Task brief: Nothing but the lines holding the string "larger" should appear in the answer. Copy them from the entries.

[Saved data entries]
★ ★ ★
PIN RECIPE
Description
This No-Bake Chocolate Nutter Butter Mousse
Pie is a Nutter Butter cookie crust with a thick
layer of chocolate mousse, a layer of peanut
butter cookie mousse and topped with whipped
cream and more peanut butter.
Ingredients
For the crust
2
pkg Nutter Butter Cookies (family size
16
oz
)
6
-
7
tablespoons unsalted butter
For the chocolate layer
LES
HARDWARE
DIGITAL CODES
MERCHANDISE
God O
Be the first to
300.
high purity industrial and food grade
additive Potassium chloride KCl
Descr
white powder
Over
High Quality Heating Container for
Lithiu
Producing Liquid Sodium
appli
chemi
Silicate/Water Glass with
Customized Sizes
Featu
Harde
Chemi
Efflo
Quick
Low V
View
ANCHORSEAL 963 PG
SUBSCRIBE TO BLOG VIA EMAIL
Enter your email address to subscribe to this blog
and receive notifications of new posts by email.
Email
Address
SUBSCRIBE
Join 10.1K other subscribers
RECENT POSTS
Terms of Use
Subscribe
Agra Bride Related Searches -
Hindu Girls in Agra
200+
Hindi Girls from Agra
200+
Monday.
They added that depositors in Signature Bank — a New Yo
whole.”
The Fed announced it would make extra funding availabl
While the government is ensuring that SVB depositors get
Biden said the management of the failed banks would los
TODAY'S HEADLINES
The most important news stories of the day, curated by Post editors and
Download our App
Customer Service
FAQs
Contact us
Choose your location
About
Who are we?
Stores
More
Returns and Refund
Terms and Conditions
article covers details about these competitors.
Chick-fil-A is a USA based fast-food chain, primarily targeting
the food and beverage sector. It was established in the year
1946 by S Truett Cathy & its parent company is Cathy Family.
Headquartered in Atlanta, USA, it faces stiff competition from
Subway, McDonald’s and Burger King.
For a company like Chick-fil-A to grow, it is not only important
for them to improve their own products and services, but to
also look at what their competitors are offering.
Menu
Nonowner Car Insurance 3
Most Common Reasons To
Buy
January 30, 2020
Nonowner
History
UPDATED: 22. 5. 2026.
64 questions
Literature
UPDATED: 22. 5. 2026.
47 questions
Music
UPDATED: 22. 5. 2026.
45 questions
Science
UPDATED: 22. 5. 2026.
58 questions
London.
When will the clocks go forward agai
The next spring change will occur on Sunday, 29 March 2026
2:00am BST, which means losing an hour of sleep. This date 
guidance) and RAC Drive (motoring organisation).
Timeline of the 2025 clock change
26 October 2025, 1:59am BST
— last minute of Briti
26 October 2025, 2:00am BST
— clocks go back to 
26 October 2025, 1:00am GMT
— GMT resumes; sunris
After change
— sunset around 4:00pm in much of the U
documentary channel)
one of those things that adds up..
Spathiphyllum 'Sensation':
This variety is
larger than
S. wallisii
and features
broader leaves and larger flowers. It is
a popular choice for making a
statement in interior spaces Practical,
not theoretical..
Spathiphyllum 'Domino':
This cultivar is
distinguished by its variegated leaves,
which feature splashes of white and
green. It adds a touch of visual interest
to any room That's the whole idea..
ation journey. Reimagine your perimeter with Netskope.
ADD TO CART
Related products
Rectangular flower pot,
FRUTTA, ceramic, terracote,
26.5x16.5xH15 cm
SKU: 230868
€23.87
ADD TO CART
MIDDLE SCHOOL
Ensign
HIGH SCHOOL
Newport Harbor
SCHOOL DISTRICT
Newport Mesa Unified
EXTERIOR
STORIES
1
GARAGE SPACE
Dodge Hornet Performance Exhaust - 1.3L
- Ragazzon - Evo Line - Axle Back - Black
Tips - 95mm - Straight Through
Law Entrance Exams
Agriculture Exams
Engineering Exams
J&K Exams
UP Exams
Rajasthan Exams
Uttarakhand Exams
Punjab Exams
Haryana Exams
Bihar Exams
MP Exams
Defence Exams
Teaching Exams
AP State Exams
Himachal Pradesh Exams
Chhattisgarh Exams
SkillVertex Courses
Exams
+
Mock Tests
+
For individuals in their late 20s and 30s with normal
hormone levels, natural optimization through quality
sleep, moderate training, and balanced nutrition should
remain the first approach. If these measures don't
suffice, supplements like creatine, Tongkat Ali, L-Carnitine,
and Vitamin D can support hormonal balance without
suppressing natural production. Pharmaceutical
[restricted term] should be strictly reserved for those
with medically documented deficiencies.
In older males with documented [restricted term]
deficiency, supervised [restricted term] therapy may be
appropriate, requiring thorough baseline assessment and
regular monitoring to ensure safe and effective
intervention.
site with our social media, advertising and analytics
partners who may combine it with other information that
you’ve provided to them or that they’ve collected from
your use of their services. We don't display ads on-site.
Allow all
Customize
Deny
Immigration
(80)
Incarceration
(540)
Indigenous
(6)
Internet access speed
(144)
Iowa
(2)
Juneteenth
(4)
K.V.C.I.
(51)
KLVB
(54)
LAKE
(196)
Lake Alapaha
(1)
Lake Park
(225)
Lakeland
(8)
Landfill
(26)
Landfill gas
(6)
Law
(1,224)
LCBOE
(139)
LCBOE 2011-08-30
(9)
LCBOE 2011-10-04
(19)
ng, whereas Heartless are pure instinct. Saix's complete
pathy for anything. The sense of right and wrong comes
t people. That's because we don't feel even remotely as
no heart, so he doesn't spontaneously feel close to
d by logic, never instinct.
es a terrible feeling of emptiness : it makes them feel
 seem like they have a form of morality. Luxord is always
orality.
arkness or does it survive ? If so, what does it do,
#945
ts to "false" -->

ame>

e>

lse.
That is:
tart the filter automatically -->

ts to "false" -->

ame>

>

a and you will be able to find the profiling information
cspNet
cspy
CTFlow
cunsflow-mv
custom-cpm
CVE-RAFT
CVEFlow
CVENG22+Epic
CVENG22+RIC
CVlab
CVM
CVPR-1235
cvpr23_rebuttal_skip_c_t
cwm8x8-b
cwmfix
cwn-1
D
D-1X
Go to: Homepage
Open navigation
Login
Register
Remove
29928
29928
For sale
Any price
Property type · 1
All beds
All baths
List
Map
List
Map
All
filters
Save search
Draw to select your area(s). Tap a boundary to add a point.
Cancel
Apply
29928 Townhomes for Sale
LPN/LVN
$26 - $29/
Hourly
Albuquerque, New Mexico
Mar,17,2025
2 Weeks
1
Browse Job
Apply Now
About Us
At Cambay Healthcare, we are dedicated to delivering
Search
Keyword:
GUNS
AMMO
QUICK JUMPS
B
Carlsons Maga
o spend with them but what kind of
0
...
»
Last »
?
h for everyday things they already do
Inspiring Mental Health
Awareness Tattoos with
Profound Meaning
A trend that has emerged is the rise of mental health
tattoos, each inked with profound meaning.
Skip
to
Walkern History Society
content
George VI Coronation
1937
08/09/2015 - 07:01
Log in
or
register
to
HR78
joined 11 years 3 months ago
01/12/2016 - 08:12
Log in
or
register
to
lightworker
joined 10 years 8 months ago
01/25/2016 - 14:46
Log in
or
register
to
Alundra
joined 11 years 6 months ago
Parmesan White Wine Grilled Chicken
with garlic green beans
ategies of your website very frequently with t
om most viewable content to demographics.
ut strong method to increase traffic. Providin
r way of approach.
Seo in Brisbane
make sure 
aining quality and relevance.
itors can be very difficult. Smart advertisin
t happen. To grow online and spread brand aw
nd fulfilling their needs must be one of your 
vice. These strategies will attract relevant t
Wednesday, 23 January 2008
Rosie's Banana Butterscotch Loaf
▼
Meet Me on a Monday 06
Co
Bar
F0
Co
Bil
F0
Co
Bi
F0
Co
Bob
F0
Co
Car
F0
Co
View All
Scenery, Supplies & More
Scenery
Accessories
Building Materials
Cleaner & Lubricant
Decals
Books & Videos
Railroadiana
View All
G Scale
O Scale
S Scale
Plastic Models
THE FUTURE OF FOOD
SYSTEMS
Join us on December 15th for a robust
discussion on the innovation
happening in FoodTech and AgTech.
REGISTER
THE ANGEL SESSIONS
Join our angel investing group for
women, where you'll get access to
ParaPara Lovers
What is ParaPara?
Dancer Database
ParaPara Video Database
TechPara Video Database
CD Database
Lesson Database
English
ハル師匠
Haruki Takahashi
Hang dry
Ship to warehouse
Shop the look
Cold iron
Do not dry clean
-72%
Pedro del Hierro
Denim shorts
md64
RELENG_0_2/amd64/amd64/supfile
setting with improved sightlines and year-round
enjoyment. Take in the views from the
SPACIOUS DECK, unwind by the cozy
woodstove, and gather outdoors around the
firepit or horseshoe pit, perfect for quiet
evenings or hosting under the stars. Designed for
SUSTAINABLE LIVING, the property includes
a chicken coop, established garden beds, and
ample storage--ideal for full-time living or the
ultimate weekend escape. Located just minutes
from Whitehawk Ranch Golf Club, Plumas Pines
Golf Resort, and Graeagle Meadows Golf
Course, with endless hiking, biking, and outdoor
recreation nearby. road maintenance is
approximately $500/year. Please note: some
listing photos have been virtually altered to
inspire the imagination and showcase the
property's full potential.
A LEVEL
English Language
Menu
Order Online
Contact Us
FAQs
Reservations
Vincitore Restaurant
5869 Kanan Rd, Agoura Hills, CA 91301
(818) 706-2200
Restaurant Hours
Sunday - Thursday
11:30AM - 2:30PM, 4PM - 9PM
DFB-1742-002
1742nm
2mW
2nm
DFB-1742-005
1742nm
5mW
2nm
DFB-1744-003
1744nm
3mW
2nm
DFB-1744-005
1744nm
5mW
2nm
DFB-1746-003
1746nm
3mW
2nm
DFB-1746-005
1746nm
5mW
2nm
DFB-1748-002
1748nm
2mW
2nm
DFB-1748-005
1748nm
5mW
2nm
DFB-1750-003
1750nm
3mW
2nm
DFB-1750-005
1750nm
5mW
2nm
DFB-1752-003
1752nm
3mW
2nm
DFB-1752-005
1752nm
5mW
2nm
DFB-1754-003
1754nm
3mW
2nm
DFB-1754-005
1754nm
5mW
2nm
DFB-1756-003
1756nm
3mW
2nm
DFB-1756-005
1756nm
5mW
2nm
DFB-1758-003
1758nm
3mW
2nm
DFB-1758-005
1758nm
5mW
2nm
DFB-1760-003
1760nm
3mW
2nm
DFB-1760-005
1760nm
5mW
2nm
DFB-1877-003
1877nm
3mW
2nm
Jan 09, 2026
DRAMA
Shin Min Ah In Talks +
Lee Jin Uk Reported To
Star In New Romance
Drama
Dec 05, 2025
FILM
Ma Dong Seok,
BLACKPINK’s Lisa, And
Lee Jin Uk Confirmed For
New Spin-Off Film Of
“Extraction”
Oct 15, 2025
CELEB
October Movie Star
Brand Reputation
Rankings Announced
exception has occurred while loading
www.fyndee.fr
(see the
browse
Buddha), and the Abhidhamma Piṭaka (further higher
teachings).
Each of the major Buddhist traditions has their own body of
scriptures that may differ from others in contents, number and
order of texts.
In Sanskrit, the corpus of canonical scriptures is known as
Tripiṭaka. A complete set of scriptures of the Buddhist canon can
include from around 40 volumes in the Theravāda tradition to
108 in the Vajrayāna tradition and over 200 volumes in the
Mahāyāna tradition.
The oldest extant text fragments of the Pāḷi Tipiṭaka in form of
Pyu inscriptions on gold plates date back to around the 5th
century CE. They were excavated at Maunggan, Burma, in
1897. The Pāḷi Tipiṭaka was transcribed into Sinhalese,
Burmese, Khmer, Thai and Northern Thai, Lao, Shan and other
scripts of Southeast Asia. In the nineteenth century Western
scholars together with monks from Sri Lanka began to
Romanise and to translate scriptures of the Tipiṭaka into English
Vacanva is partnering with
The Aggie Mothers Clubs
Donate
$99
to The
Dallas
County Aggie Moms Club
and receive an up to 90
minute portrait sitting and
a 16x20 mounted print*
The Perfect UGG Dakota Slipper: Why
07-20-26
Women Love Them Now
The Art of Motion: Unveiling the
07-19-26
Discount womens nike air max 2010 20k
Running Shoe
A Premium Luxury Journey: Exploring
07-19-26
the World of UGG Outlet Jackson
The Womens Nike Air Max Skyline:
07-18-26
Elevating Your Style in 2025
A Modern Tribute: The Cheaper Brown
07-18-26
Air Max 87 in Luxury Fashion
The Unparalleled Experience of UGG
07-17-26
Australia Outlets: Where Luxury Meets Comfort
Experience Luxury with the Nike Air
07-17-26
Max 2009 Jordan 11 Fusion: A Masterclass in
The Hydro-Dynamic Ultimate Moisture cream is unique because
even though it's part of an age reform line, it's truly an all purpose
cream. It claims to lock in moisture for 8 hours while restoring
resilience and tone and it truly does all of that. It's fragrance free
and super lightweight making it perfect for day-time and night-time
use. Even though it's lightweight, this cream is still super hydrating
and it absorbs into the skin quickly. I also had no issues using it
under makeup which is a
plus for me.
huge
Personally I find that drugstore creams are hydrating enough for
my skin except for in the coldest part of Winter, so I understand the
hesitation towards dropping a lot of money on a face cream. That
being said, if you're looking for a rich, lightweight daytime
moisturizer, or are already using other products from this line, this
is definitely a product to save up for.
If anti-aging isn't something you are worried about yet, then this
★ ★ ★
Answer to this problem:
larger than
broader leaves and larger flowers. It is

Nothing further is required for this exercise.